# Texto mostrado:
▬▬▬▬▬▬▬▬▬▬

La historia vieja se puede resumir en: las muelas del juicio duelen horrores, pero por supuesto mientras ese dolor a horrores no resulte en menos descendencia fértil estarán con nosotros para rato. En el embrión se forma una lámina dental que se va partiendo para dar primordios de cada grupo de dientes, dividiéndose incluso más de lo que se pueda suponer: no sé si el lector ha visto alguna vez un cráneo de bebé, donde se pueden ver no solo los dientes de leche si no los de adulto. Realmente se nacería con la mayoría ya en tu cráneo.

Sin embargo parece que la división en dos o tres pares de molares se decide más adelante en el desarrollo, y muchos lo achacaban una vez más al reblandecimiento de la comida que consumimos, esta vez con la agricultura. A veces, incluso, se habla de cierta sensible plasticidad en el desarrollo y se sugiere que de comer una dieta más dura veríamos más gente desarrollando muelas del juicio. El problema es que esto no está del todo claro, la variabilidad geográfica no da mucho apoyo a esto.

▬▬▬▬▬▬▬▬▬▬

# Entradas extraídas:
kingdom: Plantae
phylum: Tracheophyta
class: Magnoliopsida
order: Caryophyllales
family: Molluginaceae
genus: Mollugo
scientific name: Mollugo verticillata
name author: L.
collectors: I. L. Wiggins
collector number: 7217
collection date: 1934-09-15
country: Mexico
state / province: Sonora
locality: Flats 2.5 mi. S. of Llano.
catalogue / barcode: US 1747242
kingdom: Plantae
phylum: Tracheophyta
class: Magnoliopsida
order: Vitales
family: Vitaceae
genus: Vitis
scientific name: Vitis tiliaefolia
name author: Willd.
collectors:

▬▬▬▬▬▬▬▬▬▬

# Tareas requeridas:
(1) Responda brevemente, según el texto sobre las muelas del juicio:
(a) ¿Qué se forma en el embrión y se va partiendo para dar primordios de cada grupo de dientes?
(b) Además de los dientes de leche, ¿qué se puede ver en un cráneo de bebé?
(c) ¿A qué achacaban muchos la división en dos o tres pares de molares?
(2) Imprima el fragmento del texto sobre las muelas del juicio comprendido entre "La historia vieja" y "en tu cráneo.", ambos incluidos.
Los registros proceden de una fuente distinta.

# Soluciones del ejercicio:
(1)
(a) Una lámina dental.
(b) Los dientes de adulto.
(c) Al reblandecimiento de la comida que consumimos, esta vez con la agricultura.

(2)
La historia vieja se puede resumir en: las muelas del juicio duelen horrores, pero por supuesto mientras ese dolor a horrores no resulte en menos descendencia fértil estarán con nosotros para rato. En el embrión se forma una lámina dental que se va partiendo para dar primordios de cada grupo de dientes, dividiéndose incluso más de lo que se pueda suponer: no sé si el lector ha visto alguna vez un cráneo de bebé, donde se pueden ver no solo los dientes de leche si no los de adulto. Realmente se nacería con la mayoría ya en tu cráneo.